Je l’avais laissée dans un coin de ma mémoire… Non pas oubliée, car sa présence s’était profondément imprimée dans mes souvenirs, mais je me demandais avec un certain détachement ce qu’elle était devenue. Sans doute avait-elle été vendue…
Et c’est par un après-midi pluvieux de dimanche comme celui-ci qu’elle m’a été rendue. Maman, au moment de tomber gravement malade, avait eu la prémonition de me la redonner, avant que la bourrasque de l’organisme des tutelles ne vide toute sa maison, balayant avec la même technique expéditive mes affaires personnelles.
Un peu désemparée à la vue de la housse blanche, je me suis dit :
– Que vais-je bien pouvoir en faire ?
Après tout, ce temps était révolu et ma psy m’avait sermonnée devant mon désir irrésistible de revenir sur les traces du passé :
– Vous voulez écrire complètement votre avenir ? Alors, n’apportez pas dans votre présent des énergies anciennes !
Je l’ai donc rangée dans la partie la plus inaccessible de ma bibliothèque, où il me faut péniblement me baisser, afin de trouver le titre que je cherche.
Pourtant, après le décès de Maman, j’avais besoin d’espace pour ranger les livres qui avaient séjourné sur ma table de chevet pendant toute la traversée de mon deuil. Je me suis alors sentie obligée de la sortir et de la déposer au centre de ma table, près de la fenêtre. Étant habituée depuis de longues années à l’ordinateur, j’ai pensé :
– Allons ! Elle me servira d’objet décoratif !
Quand j’ai ôté sa housse blanche au soleil, j’ai été éblouie par son éclair de jais.
Les unités de mesure, le clavier, le chariot, les touches, les lettres dorées de sa marque étincelaient comme autrefois, lorsque j’étais penchée sur elle, du haut de mon adolescence :
Ma machine à écrire Royal.
La machine à écrire mes rêves d’écriture.
Je l’ai longtemps regardée.
Quand le chariot s’était-il arrêté de manière ultime ? Sur quel mot ? Quel instant ? Quel signe ?
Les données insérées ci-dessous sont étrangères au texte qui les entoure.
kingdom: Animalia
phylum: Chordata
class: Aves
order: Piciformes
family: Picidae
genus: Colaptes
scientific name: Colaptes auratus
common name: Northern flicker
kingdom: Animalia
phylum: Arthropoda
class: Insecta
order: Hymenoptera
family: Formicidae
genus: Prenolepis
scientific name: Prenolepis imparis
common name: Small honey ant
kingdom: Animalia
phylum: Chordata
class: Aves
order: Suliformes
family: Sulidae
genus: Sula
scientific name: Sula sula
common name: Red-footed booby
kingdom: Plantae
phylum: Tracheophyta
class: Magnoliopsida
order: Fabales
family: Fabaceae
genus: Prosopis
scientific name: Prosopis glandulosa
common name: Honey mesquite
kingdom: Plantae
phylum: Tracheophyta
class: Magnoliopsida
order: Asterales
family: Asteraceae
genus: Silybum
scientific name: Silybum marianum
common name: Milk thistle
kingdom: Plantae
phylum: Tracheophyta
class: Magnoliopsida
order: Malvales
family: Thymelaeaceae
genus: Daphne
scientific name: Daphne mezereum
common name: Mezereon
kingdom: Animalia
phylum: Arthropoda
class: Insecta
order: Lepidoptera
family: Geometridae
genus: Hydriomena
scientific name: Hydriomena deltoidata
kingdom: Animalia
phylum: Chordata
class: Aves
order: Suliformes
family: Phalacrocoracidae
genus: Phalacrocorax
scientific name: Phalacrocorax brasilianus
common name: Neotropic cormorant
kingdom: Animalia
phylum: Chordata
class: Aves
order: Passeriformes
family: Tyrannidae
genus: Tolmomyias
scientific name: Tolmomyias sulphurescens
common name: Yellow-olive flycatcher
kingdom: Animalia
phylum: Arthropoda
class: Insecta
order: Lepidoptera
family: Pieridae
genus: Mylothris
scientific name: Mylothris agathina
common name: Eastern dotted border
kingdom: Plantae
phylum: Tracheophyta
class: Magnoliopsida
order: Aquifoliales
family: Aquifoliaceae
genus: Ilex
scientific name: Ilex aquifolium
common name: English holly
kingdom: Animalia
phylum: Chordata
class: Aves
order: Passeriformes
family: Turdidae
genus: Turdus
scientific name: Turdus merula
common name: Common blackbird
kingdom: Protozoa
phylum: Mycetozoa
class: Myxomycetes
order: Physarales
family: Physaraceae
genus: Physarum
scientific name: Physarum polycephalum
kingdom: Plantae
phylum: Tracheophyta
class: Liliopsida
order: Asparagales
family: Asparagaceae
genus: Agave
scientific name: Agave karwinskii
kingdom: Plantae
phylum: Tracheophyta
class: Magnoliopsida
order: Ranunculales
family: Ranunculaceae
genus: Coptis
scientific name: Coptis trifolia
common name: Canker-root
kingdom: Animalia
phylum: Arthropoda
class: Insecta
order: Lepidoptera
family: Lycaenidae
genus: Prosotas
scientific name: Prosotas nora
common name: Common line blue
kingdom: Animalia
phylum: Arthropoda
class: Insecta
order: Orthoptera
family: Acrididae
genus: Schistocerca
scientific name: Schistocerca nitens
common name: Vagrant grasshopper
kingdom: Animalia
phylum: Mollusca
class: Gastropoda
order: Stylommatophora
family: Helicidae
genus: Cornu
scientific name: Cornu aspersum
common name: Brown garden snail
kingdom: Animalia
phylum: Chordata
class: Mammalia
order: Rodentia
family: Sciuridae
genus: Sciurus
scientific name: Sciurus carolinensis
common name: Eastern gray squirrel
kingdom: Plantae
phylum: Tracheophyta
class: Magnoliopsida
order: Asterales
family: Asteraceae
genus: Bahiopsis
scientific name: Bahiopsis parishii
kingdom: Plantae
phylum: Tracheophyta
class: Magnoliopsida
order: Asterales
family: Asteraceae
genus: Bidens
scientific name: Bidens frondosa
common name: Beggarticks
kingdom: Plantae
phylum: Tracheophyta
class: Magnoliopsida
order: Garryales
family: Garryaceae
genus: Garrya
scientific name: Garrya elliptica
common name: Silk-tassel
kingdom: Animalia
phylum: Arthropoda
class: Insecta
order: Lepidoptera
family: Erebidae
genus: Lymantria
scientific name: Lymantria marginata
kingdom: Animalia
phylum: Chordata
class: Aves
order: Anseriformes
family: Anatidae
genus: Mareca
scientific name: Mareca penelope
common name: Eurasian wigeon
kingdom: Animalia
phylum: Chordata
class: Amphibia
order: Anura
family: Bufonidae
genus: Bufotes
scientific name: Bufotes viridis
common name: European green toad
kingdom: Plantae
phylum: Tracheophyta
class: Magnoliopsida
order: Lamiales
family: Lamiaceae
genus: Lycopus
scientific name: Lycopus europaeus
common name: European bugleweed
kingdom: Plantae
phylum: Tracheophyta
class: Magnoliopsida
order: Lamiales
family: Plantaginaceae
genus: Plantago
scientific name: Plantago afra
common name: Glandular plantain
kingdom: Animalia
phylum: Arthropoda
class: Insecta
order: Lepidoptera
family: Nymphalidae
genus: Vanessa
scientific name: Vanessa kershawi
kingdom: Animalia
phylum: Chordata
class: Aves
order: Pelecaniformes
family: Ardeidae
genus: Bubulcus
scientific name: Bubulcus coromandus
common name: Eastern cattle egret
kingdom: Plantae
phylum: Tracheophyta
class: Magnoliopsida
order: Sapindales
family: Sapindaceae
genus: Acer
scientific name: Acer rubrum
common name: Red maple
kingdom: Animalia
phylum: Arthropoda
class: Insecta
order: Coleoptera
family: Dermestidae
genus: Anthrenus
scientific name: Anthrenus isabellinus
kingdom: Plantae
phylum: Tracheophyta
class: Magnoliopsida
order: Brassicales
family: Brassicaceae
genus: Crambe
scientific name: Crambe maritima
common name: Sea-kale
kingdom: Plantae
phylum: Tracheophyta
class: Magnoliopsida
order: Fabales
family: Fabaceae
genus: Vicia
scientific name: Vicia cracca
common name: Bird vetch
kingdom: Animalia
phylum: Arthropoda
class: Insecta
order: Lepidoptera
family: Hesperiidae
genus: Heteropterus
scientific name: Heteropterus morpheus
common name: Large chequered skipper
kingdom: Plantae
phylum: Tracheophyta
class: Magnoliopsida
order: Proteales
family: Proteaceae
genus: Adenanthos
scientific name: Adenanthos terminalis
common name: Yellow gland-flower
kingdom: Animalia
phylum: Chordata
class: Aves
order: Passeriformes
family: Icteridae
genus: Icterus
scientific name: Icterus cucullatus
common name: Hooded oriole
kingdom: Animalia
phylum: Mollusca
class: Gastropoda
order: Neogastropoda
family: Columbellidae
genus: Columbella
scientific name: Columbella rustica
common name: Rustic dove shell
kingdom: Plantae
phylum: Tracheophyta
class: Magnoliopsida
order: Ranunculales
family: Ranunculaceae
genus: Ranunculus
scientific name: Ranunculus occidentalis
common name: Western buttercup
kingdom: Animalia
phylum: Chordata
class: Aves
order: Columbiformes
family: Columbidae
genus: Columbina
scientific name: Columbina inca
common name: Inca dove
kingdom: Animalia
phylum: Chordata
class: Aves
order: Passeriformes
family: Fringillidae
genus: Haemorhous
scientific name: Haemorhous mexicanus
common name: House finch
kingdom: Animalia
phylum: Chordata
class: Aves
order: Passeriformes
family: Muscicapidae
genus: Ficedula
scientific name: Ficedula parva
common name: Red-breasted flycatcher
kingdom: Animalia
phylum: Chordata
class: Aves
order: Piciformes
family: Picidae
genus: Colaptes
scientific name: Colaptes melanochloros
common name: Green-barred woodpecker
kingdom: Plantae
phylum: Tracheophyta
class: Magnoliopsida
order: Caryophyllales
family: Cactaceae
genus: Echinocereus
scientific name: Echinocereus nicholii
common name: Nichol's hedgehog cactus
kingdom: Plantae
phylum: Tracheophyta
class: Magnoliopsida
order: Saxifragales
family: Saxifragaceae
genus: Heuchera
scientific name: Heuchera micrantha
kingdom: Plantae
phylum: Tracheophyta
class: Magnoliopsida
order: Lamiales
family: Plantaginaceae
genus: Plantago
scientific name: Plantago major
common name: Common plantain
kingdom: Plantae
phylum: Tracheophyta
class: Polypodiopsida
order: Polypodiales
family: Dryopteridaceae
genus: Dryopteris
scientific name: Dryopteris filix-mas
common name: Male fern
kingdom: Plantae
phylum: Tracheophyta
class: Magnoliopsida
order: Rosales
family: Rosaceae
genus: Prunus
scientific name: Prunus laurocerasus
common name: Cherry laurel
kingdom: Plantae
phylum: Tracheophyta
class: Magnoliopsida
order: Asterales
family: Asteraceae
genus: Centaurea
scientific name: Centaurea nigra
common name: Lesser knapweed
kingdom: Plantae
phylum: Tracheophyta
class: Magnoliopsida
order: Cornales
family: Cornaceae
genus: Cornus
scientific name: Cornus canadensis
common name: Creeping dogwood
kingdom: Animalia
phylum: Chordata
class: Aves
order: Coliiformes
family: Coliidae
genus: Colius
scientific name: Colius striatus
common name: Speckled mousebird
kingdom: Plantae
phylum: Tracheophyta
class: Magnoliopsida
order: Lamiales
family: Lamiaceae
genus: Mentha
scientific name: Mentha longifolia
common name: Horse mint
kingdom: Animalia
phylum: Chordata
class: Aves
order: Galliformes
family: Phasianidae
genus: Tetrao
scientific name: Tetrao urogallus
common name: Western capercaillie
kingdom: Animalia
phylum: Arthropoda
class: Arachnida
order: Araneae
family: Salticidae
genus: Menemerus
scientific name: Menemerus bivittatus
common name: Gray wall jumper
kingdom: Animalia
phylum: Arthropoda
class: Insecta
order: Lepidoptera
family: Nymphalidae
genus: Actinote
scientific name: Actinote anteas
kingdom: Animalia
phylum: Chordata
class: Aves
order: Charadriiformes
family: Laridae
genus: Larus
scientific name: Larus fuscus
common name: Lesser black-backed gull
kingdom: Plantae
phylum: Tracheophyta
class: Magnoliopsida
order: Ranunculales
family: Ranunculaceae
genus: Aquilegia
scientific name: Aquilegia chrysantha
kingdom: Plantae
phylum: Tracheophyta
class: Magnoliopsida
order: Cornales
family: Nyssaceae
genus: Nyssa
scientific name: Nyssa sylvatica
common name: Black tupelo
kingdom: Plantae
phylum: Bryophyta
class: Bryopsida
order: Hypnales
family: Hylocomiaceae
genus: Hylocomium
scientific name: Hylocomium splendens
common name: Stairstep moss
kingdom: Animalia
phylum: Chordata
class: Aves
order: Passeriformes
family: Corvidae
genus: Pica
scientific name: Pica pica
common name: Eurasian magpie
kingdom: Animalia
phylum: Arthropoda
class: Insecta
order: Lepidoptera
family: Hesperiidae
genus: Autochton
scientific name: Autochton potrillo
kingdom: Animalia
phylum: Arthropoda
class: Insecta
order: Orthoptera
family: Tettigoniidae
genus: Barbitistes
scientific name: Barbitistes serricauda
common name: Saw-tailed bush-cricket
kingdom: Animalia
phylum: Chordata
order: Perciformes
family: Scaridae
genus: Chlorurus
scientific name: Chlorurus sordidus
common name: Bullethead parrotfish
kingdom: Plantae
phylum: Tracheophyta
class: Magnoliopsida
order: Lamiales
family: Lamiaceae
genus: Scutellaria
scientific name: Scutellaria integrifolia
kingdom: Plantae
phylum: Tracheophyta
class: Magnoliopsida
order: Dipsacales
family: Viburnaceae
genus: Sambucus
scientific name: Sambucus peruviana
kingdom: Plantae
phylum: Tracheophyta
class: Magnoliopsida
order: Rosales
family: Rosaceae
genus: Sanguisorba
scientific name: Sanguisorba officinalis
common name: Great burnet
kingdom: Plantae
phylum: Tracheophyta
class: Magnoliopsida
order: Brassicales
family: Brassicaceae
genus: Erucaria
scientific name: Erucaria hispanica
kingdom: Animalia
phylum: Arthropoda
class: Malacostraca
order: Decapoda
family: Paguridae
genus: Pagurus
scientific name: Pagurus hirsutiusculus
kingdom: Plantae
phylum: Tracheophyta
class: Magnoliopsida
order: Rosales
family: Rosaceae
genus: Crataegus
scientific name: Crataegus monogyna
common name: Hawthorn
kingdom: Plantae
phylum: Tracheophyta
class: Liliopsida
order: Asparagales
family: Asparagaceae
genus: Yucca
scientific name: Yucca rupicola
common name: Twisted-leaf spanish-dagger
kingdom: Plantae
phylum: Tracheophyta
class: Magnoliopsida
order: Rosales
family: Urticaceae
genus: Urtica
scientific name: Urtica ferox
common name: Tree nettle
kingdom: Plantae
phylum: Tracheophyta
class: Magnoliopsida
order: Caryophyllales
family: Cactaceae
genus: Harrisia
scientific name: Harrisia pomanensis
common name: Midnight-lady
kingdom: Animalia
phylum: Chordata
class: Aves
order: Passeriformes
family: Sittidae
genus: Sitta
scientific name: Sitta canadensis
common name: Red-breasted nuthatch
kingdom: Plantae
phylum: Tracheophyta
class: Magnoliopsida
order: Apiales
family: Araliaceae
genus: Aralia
J’essaie de remonter le temps :
C’était un été particulièrement pluvieux. Celui de mes dix-sept ans. J’étais seule à la maison pour quelques jours, car mes parents étaient partis réparer un dégât des eaux dans leur studio de vacances. Comme j’avais peur de l’océan du silence qui envahissait cette grande maison, je m’étais réfugiée dans la cuisine, mon île éclairée par la lampe puissante du plafond. Attablée devant ma machine à écrire dont les pieds avaient laissé des marques durables sur la nappe à carreaux rouges, rivée à elle comme par une corde invisible, j’ai entrepris d’écrire, jour et nuit, un recueil de poèmes. Tout absorbée par la frappe des touches sur le papier, cette scansion qui donnait un rythme à chacun de mes vers, je n’entendais plus le tambour de la pluie sur les vitres. J’étais satisfaite du sentier de mon poème que je traçais au fur-et-à-mesure que j’avançais, jusqu’à ce que surgisse l’ornière d’une faute de frappe ou de langue. Alors, pleine de rage contre moi-même, j’arrachais la page et je recommençais. Rebrousser chemin… Réécrire après une relecture fiévreuse… Que de feuillets pour une simple strophe ! Malgré ma hâte d’en avoir terminé, faire preuve de patience. Me soumettre à la petite sonnerie qui me signalait que je franchissais la marge :
Retour à la ligne.
Puis est venue l’heure où tous ces poèmes ont eu l’heur de me plaire. Je les ai rangés dans un porte-document vert. J’ignore aujourd’hui si j’ai gardé trace de ces textes. Même si leur écriture a occupé ma vie avec une telle obsession que je mangeais et dormais à côté de la machine, je ne me souviens plus d’un seul vers, d’un seul titre. Comme si je ne les avais jamais écrits. En vérité, je crois que c’était davantage la machine à écrire qui me tenait compagnie que la poésie en elle-même.
Quand mes parents sont rentrés, j’ai montré fièrement à ma mère mon recueil. Elle l’a feuilleté, sans le lire vraiment, puis elle m’a dit :
– C’est pas mal ! Mais peut-être que tu aurais dû davantage centrer !
Je n’ai rien ajouté. Rien modifié. Les poèmes existaient. Et c’était tout. J’avais rempli mon temps.
Je crois que c’est là que j’ai posé le point final,
depuis cette machine à écrire Royal.